I was happy to get on my bike with confidence because of the 10 months of suffering Gray had put me through. I knew it was my time to shine, and by the second 13-mile loop and the second 6-mile cat 4 climb when many were slowing and cramping on the side of the road, I was feeling good at 1/10 of a mile faster.

I went back down the hill for the last time at 44mph into transition for the final run. It was a bit of a slow start due to both hamstrings cramping. Proving there is another whole level of pain I can push through, I got faster. Running through the streets with the crowds and all the different countries and people cheering me on was one of the most emotional experiences I have ever had. I believe I had tears in my eyes for most of that 5K. All the hard work in the last year came down to these last miles and an experience I will never forget, my first world championship but not my last.

In my age division, I finished 28th in the world and 5th in the USA. The first guy in my division from the U.S. was about four minutes faster and 18th in the world. I was off of second, third, and fourth place male finishers from the U.S. by less than 75 seconds.

July 19 is U.S. nationals in St. Paul and the qualifier for worlds in Australia in October 2015 . I was blessed in Spain, and I feel I will do well in St. Paul and be one of the top guys in my division. I'm ready for the long road to Australia.
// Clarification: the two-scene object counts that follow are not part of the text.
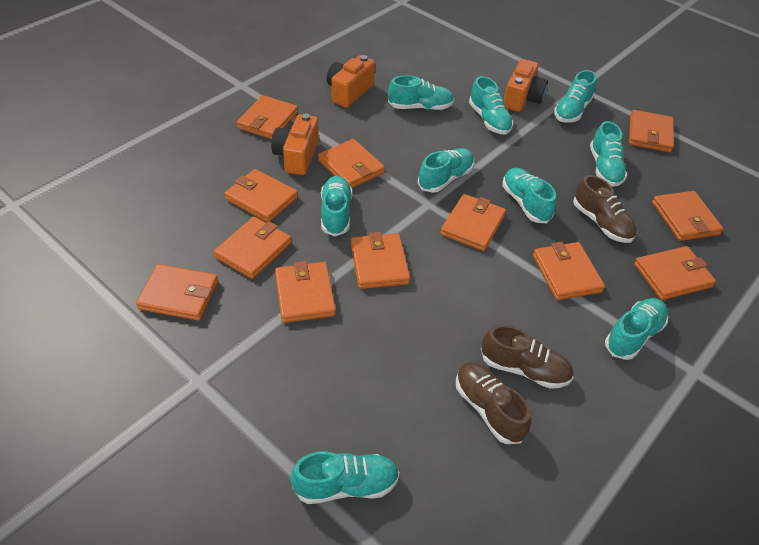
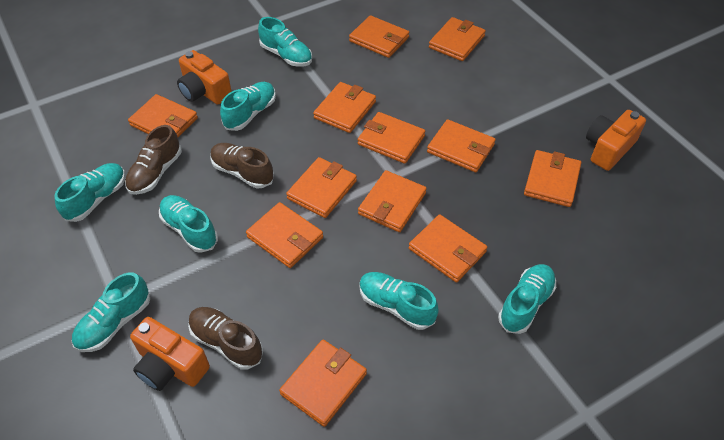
turquoise shoe: [290,451,400,504] [321,176,352,236] [388,75,454,110] [418,148,474,193] [469,76,513,135] [502,168,556,223] [554,70,596,123] [590,121,627,187] [605,298,668,360] = 9 -> [54,163,125,222] [72,272,150,352] [159,195,218,253] [220,82,276,131] [258,17,312,67] [359,272,439,330] [498,264,556,334] = 7

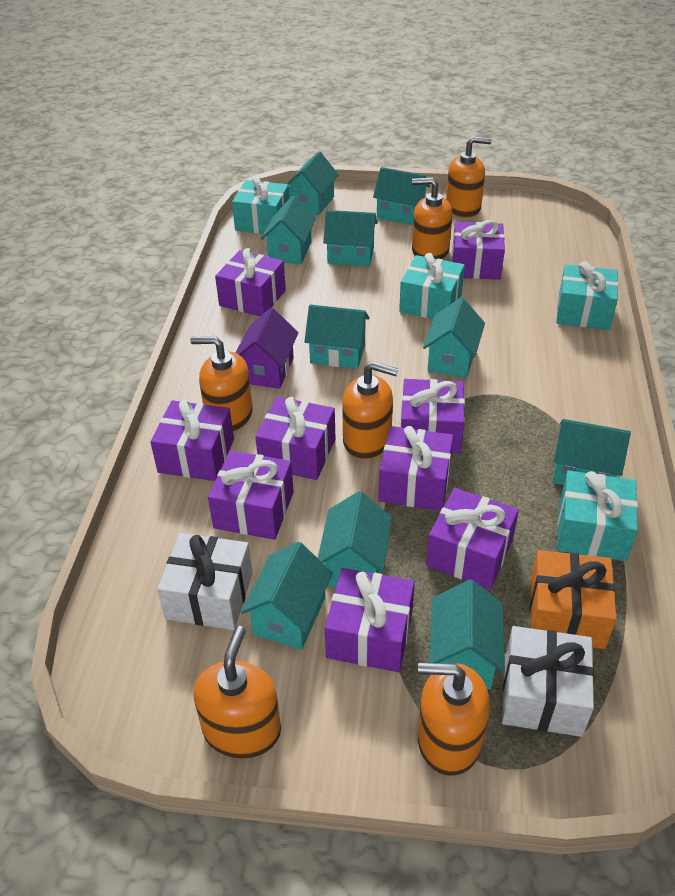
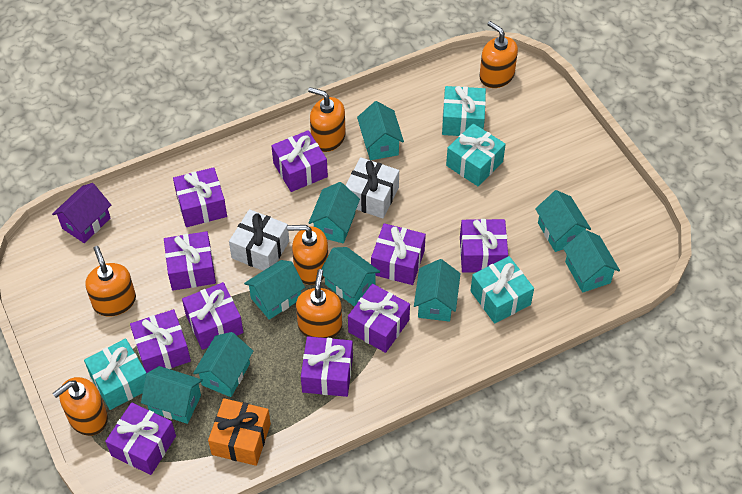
purple gift: [150,400,234,481] [208,451,294,540] [215,248,286,316] [255,397,335,480] [325,568,415,672] [378,426,454,511] [401,379,465,454] [426,488,519,589] [452,220,505,280] = 9 -> [105,402,176,475] [130,309,191,373] [164,231,216,291] [173,167,227,227] [182,282,243,350] [271,130,328,192] [301,336,353,397] [348,284,410,353] [371,223,426,285] [460,219,508,272] = 10
turquoise house: [241,542,333,650] [261,196,316,264] [287,152,339,215] [304,305,369,369] [318,491,392,587] [323,210,377,266] [373,167,430,225] [423,298,485,378] [429,580,505,689] [553,419,631,485] = 10 -> [141,366,203,424] [193,332,253,397] [244,260,305,320] [309,182,360,243] [322,247,380,307] [357,101,404,160] [414,259,461,322] [535,190,591,252] [563,230,620,293] = 9

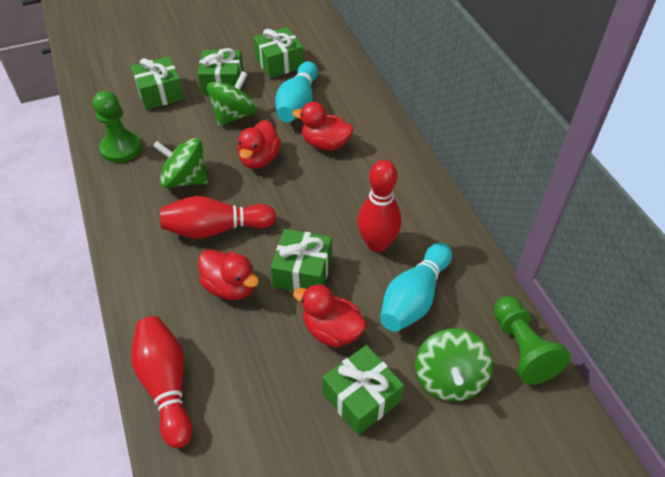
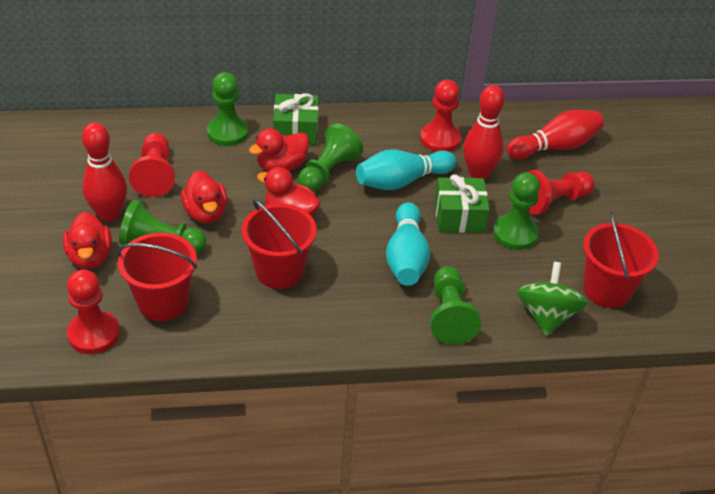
green gift: [131,56,184,110] [198,48,244,95] [253,27,304,78] [271,229,332,291] [322,345,404,435] = 5 -> [273,93,318,145] [435,174,490,233] = 2
green pawn: [93,91,142,163] [493,296,570,385] = 2 -> [119,200,207,254] [207,72,248,146] [298,123,363,192] [430,266,481,344] [493,172,540,250] = 5
green spinning top: [153,138,208,188] [207,71,257,126] [415,328,493,401] = 3 -> [517,262,587,336] = 1
red bucket: none = 0 -> [117,232,197,321] [241,199,317,289] [583,211,659,308] = 3
red pawn: none = 0 -> [67,269,120,354] [129,133,175,197] [420,80,461,152] [527,170,595,215] = 4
I'd like to send heartfelt thanks to the people who've made it all possible. Thanks to my coach, Gray Skinner of Enlightened Performance, for his confidence in me and for pushing me through the months to achieve another level and to accomplish my goals. I  look forward to years to come with him. Thanks to Don and Missy Ruthven and all the staff at Austin Tri-Cyclist for all the help and support they have given me, not only for this race but through all the years, and for making sure I'm always on the best equipment. Thanks to Liberty Hill and Manchaca fire departments and BA Tools for the financial support they gave me, and I can't forget my friends and family who have shared this experience with me. Thank you all!